### INPUT RECORDS

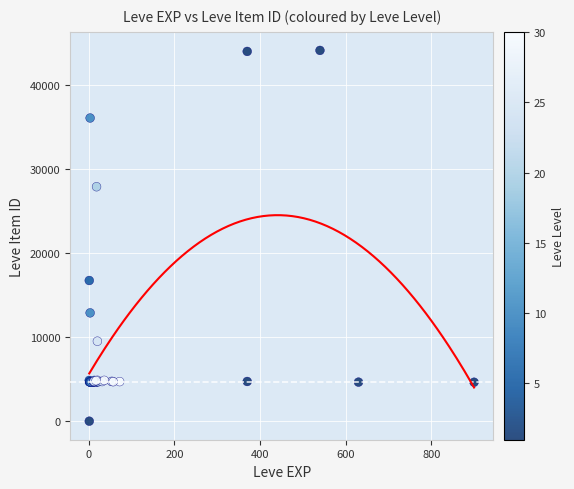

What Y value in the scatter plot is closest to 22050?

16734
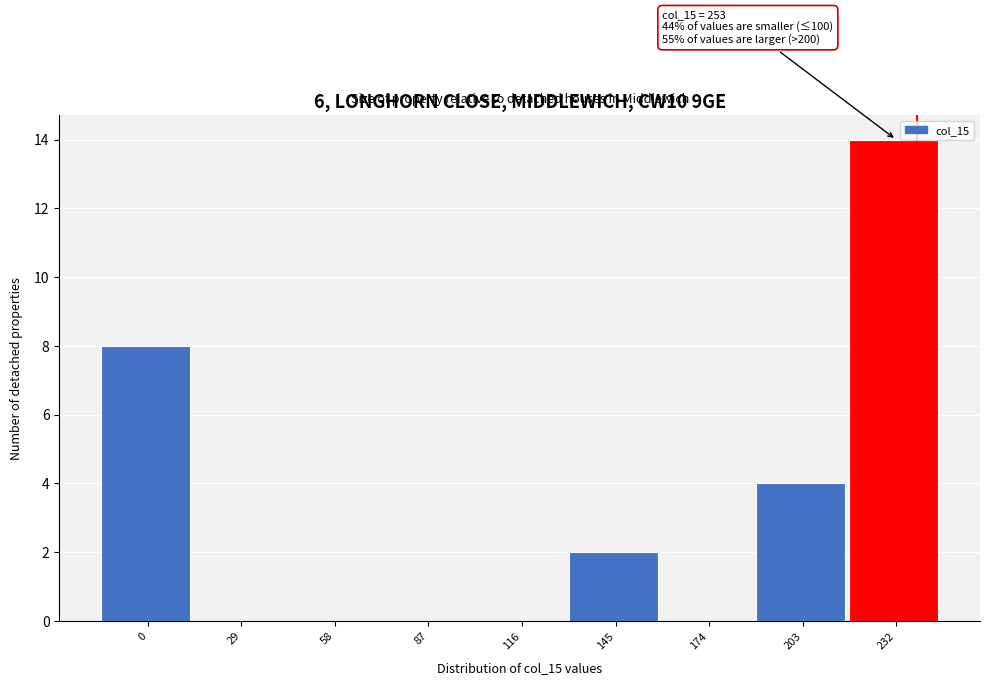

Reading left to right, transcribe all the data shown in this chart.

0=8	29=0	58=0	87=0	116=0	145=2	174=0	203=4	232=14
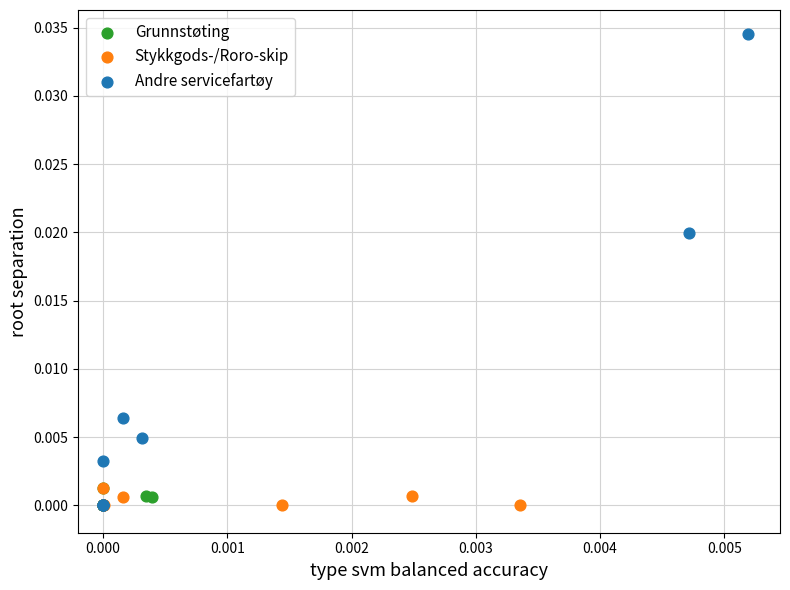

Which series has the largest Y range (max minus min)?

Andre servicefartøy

### TASK DIRECTIONS
Output every line of the four items above word for word, leaving out the pictures.

### WRITTEN RESPONSE
What Y value in the scatter plot is closest to 22050?

16734

Reading left to right, transcribe all the data shown in this chart.

0=8	29=0	58=0	87=0	116=0	145=2	174=0	203=4	232=14

Which series has the largest Y range (max minus min)?

Andre servicefartøy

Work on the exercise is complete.